--- DOKUMENTAUSSCHNITT ---

52003AE0747

Stellungnahme des Europäischen Wirtschafts- und Sozialausschusses zu dem "Vorschlag für eine Verordnung des Europäischen Parlaments und des Rates zur Gründung der Europäischen Agentur für Informations- und Netzsicherheit" (KOM(2003) 63 endg. — 2003/0032 (COD))

Amtsblatt Nr. C 220 vom 16/09/2003 S. 0033 - 0035


Stellungnahme des Europäischen Wirtschafts- und Sozialausschusses zu dem "Vorschlag für eine Verordnung des Europäischen Parlaments und des Rates zur Gründung der Europäischen Agentur für Informations- und Netzsicherheit"

(KOM(2003) 63 endg. - 2003/0032 (COD))

(2003/C 220/07)

Der Rat der Europäischen Union beschloss am 3. März 2003, gemäß Artikel 95 und 156 des EG-Vertrags den Europäischen Wirtschafts- und Sozialausschuss um Stellungnahme zu dem vorgenannten Vorschlag zu ersuchen.

Die mit der Vorbereitung der Arbeiten betraute Fachgruppe Verkehr, Energie, Infrastrukturen, Informationsgesellschaft nahm ihre Stellungnahme am 5. Juni 2003 an. Berichterstatter war Herr Lagerholm.

Der Ausschuss verabschiedete auf seiner 400. Plenartagung am 18. und 19. Juni 2003 (Sitzung vom 18. Juni) mit 71 Stimmen bei 1 Stimmenthaltung folgende Stellungnahme.

1. Einleitung

1.1. Informationssysteme sind heute in allen Bereichen der Wirtschaft von großer Bedeutung. Nicht nur für die meisten Industriezweige, sondern auch für den öffentlichen Sektor, für Universitäten und Hochschulen und für den einzelnen Bürger sind sie unverzichtbar geworden. Funktionsstörungen in Netz- und Informationssystemen betreffen alle: Bürger, öffentliche Verwaltungen und Unternehmen.

1.2. Die Europäische Gemeinschaft könnte von einer engeren Zusammenarbeit der Mitgliedstaaten profitieren, um ein hinreichendes Maß an Sicherheit in allen Mitgliedstaaten zu erreichen. Dieses Ziel wird mit der Mitteilung der Kommission über die Sicherheit der Netze und Informationen vom Juni 2001 angestrebt(1).

1.3. Sicherheit ist zu einem wichtigen Aspekt für die Anwender und damit auch zu einem wesentlichen politischen Anliegen geworden. Seit dem 11. September 2001 ist das Funktionieren der Informationssysteme auch eine Frage der Staatssicherheit. Die Mitgliedstaaten stehen jedoch in diesem Zusammenhang in unterschiedlichen Phasen der Arbeit und widmen ihre Aufmerksamkeit verschiedenen Schwerpunkten. Derzeit gibt es noch keine grenzüberschreitende systematische Zusammenarbeit zwischen den Mitgliedstaaten im Bereich der Netz- und Informationssicherheit, obwohl dieser Bereich der Sicherheit keine innere Angelegenheit eines Landes sein kann. Es gibt kein Verfahren, das wirksame Reaktionen auf Sicherheitsbedrohungen gewährleistet. Die einschlägigen Rechtsvorschriften sind in unterschiedlichem Maße umgesetzt worden. Es besteht ein Mangel an Interoperabilität, der den sachgerechten Einsatz von Sicherheitsprodukten und -diensten erschwert.

--- GEZEIGTE EINTRÄGE ---

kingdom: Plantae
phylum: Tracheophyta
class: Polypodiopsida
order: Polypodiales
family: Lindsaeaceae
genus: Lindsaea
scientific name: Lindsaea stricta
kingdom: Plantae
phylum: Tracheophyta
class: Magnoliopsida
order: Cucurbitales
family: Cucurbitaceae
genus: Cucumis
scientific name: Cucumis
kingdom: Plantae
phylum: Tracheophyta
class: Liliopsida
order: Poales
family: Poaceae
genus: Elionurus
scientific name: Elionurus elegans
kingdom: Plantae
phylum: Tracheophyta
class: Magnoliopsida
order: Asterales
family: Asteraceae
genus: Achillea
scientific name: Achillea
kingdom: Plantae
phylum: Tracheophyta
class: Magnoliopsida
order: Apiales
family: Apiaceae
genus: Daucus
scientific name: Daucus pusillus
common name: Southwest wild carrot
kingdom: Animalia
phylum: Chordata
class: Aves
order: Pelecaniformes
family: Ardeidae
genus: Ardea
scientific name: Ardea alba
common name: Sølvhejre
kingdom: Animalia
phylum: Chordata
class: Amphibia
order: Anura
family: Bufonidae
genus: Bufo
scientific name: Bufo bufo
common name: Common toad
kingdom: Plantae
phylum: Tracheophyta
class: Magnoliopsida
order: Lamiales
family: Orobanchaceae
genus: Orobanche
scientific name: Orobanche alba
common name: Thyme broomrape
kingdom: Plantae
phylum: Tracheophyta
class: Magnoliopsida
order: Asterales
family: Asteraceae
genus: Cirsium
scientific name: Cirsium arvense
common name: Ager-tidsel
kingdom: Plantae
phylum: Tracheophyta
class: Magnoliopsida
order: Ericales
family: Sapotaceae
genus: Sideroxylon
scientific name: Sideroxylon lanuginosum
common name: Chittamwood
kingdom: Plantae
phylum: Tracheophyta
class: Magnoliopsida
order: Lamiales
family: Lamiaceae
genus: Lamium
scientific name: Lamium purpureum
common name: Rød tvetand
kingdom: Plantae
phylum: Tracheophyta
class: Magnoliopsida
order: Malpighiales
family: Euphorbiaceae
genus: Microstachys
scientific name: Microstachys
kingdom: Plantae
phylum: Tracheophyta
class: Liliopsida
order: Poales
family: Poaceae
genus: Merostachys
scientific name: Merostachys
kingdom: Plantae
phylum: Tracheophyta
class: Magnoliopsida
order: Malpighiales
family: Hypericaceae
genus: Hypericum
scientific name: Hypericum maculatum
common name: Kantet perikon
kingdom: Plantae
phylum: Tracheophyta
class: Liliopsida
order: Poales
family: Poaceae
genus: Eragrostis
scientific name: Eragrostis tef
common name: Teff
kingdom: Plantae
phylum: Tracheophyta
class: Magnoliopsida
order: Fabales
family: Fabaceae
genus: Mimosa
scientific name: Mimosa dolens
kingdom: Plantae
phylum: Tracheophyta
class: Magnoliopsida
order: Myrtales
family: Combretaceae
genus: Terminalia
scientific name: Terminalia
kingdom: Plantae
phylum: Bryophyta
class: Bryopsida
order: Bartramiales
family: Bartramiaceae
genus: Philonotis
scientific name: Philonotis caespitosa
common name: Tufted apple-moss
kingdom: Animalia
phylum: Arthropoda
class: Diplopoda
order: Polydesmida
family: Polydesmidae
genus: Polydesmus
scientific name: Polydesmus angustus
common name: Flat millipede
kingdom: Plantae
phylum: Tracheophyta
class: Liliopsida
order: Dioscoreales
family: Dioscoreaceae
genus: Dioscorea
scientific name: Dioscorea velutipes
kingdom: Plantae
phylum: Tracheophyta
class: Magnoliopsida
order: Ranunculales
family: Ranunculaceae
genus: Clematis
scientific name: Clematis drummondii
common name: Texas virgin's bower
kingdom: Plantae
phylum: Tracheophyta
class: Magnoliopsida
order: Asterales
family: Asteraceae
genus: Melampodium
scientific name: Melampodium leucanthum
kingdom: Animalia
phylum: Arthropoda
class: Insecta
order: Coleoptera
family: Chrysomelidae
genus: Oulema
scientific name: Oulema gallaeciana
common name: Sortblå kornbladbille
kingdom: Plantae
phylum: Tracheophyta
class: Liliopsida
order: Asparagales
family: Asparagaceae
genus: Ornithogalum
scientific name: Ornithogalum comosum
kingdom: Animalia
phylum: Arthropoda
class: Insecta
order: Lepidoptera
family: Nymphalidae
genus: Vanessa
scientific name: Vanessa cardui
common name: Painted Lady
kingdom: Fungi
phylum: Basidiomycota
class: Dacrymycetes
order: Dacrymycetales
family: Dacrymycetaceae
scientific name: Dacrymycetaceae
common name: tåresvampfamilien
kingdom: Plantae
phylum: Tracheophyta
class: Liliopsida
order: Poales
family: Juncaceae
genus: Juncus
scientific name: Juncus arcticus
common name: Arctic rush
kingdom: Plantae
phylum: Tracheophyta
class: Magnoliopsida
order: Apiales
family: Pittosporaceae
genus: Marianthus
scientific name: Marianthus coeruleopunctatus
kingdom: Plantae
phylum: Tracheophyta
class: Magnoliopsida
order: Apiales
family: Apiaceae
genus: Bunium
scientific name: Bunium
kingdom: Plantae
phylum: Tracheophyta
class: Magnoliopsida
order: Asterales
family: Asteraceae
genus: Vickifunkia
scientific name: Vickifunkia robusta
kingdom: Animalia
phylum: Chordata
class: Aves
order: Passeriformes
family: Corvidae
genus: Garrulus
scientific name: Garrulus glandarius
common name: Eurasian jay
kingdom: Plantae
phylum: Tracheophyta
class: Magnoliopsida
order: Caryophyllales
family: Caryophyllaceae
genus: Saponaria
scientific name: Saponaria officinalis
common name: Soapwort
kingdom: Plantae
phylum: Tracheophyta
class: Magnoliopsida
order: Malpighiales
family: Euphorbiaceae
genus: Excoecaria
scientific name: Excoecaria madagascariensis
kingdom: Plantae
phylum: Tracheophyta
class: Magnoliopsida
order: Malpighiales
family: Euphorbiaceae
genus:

---

Setz die Stellungnahme zur Gründung der Europäischen Agentur für Informations- und Netzsicherheit nach ihrem letzten Satz fort.

### SCHRIFTLICHE ANTWORT
1.4. Die vorgeschlagene Agentur soll die Durchführung von Gemeinschaftsmaßnahmen im Bereich der Netz- und Informationssicherheit fördern, für die Interoperabilität der Sicherheitsfunktionen in Netzen und Informationssystemen sorgen und damit einen Beitrag zum Funktionieren des Binnenmarktes leisten.

1.5. Die Agentur wird folgende beratende und koordinierende Funktionen haben:

- Beitrag zu einer breit angelegten Zusammenarbeit zwischen verschiedenen Akteuren der Informationssicherheit;

- Anwendung eines koordinierten Konzepts der Informationssicherheit durch Unterstützung der Mitgliedstaaten;

- Hilfe bei der Ermittlung des entsprechenden Normungsbedarfs;

- Förderung der Kontakte der Gemeinschaft zu entsprechenden Akteuren in Drittländern.

1.6. Die Kommission soll der Agentur weitere Aufgaben übertragen können, um mit der technologischen und gesellschaftlichen Entwicklung Schritt halten zu können.

1.7. Dem Vorschlag zufolge soll die Agentur ihre Arbeit am 1. Januar 2004 aufnehmen und fünf Jahre tätig sein. Eine eventuelle Fortsetzung der Tätigkeit der Agentur nach diesem Zeitraum richtet sich nach dem Ergebnis einer Bewertung ihrer Tätigkeit.

2. Allgemeine Bemerkungen

2.1. Der Europäische Wirtschafts- und Sozialausschuss hat bereits mehrmals und in verschiedenen Stellungnahmen seine Unterstützung für sämtliche Initiativen zum Aufbau der Informationsgesellschaft zum Ausdruck gebracht. Dazu gehört der Aktionsplan eEurope - Netz- und Informationssicherheit(2), die Bekämpfung der Computerkriminalität(3), die notwendige Entwicklung einer wissensbasierten Gesellschaft ohne Ausgrenzung(4) und das Recht auf einen sicheren Zugang zum Internet im Hinblick auf den Schutz persönlicher Daten sowie die sichere Bezahlung im elektronischen Geschäftsverkehr und sichere Kommunikationsdienste(5).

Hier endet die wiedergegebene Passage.